Botticelli Reimagined- V&A, Saturday 5th March 2016
Let me preface this by saying that I haven’t done any writing besides the typical nonsensical lists that I like to leave scattered everywhere and anywhere I have access to a pen since around this time last year! Hopefully it doesn’t sound too conceited or embarrassing but w/e, this is pretty inconsequential and I’m not trying to be the next big critical thinker in this space. Please excuse any terrible grammar or formatting mistakes.
For a far more eloquent review, please see Vivien's post.
The other Saturday, Viv, Chris and I trundled down to South Kensington to go and have a look at the much anticipated (by us at least) Botticelli Reimagined. After a quick pitstop at Greggs beforehand for a sausage, bean and cheese melt, we somehow managed to get ourselves to the gallery ready for opening at 10:30. I don’t know why, but being in the ‘first’ group to see something, be it a film, exhibition or otherwise always makes the experience feel more real- going without everybody else’s opinions floating around really helps me to enjoy what’s happening in the immediacy of the moment rather than through a second or often third hand perspective.
As you enter Botticelli Reimagined, you’re confronted by an elevated screen playing the part of Baron Münchausen by Terry Gilliam where Uma Thurman is emerging, Venus-like, from a shell whilst Eric Idle et al. ogle her. It’s impossible not to feel in awe of Thurman in this clip. She encompasses everything that the original icon ‘Birth of Venus’ allows. She is visibly glowing with beauty- whether self aware of purport rated by the viewer, I’m not so sure. As a 24 year old woman, it did make me feel a mixture of insecurity, envy and pure admiration. Thurman appeals as a stock image of beauty. Having watched the accompanying programme on the BBC recently, I can’t help but feel like Venus has been given more agency than she actually has. The programme decides that Venus (/Aphrodite) is meeting the viewer’s gaze and inviting them in. However, my personal feeling is that an attractive woman cannot have control over her situation purely through her looks/ being gawped at by men and women alike. Much as a Page 3 model isn’t in total control of the way she is viewed, ultimately it is the viewer who gets to decide on the implications of their thoughts and physical reaction to high levels of physical beauty.
My favourite painting in the exhibition, Yin Xin’s “After Botticelli”, was the only work in the entire exhibition that stopped me in my tracks. The painting repositions beauty ideals by featuring a woman of a different ethnicity to Botticelli’s Venus- a woman of Asian heritage. Aside from the usual questions of pushing out beauty of a purely western standard, the painting had several depths of technique which really caught me off guard. A beautiful sea foamy texture covered the top layers of the canvas, bringing you right into Venus’ shell. The close crop of her the familiar yet distinguishable face takes you away from seeing Venus purely as a body, she became an individual being. The ‘knowing’ look intensifies as you get closer to her face, there is no hiding from Venus in this painting- you can’t look away to admire the setting of the shell and carefully placed hands. I felt much more of a human connection with Yin Xin’s Venus than any of the others featured. That isn’t to say that I didn’t really enjoy the rest of the works in the ‘inspired by’ first room, it was my favourite actually, but this work really took me by surprise.

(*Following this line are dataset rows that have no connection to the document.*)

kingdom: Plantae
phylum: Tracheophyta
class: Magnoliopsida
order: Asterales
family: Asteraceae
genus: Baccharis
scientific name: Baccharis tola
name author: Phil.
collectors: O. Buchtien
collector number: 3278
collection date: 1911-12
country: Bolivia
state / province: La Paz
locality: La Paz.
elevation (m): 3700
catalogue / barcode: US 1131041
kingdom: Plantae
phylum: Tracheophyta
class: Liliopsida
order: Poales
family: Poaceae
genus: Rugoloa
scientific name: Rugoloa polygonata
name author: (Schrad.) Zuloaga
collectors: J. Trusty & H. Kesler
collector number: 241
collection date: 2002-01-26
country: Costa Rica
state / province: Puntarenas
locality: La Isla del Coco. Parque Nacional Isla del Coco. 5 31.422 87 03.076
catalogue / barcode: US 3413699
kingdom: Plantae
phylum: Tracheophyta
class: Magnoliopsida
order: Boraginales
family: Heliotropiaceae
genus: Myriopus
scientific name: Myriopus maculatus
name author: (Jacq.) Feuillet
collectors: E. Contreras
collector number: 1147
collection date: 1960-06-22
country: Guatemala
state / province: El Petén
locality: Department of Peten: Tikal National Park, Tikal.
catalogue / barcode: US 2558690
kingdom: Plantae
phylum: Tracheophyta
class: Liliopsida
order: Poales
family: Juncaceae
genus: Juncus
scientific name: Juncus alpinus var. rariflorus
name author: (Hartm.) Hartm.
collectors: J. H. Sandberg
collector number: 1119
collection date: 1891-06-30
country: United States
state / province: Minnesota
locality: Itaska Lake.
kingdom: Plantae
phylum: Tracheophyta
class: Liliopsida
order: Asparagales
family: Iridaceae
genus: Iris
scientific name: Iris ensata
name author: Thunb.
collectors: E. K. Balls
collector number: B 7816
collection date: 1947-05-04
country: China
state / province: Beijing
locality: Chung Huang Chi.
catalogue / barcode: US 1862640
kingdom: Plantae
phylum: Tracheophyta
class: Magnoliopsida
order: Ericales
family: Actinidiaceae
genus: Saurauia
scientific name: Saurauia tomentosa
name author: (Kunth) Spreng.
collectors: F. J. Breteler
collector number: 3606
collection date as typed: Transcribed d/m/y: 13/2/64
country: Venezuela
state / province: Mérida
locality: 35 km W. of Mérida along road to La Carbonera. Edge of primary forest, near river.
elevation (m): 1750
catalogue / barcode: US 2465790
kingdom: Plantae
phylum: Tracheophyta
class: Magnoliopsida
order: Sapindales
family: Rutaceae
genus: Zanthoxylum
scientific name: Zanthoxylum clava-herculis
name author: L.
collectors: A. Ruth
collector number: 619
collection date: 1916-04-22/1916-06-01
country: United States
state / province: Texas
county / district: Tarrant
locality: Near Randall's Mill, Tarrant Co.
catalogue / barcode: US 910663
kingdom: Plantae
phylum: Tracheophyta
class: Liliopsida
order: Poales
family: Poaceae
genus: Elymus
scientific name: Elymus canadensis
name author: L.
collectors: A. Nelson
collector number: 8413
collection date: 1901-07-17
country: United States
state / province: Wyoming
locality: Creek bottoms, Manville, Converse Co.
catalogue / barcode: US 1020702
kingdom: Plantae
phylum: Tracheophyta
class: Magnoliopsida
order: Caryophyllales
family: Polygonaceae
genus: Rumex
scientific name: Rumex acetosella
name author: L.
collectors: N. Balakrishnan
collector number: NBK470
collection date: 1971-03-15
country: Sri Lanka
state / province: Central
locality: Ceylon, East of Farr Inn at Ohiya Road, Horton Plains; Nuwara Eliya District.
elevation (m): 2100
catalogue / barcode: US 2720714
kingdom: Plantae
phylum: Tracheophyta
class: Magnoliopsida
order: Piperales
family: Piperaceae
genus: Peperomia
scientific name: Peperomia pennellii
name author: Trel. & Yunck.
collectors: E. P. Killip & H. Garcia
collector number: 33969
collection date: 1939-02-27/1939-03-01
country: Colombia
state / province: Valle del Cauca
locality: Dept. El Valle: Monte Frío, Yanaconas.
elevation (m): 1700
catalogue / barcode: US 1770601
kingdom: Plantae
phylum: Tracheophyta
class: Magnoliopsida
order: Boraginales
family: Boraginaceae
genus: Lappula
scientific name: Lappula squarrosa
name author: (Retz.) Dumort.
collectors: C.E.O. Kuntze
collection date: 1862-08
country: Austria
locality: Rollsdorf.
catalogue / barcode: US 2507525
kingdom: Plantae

The placing of the D&G outfits near such a painting, also ‘questioning beauty ideals’, felt insufficient after other such engaging pieces. As a group, we felt that the looks didn’t and couldn’t possibly address this simply by fragmenting The Birth of Venus and collaging the image over a dress and suit. This is not to say that they didn’t deserve to be in the exhibition, I just feel that a beautiful model wearing highly crafted, and let’s not forget incredibly expensive, items of clothing cannot readdress beauty standards in existence alone.
With regards to the rest of the exhibition, I did feel slightly put out. Often the works featured felt shoe horned in. As Chris pointed out, any painting with flowing fabric was labelled as ‘Botticellian’, which really made me wonder if most of the images featured needed to be shown. I suppose the whole exhibition is dedicated to his wide ranging influence but was there really a need to show so many Pre-Raphaelite artworks? Who knows. personal tastes and preferences obviously play a huge part in the enjoyment of things like this and I can’t deny that my tastes skew way towards more contemporary styles.
Right at the end of the exhibition, after a rather odd room of paintings mainly labelled with ‘attributed to Botticelli’s workshop’, you are greeted by two studies for Birth of Venus. The paintings offer differing body shapes and slightly varying tones- for example beautiful golden hair on one Venus and a fleshier body on the other. Both images offer respite from the variety of the rest of the exhibits. It felt like such a strong and fresh pair of internally lit figurative paintings and restored my faith in painting after a slightly odd and confusing experience.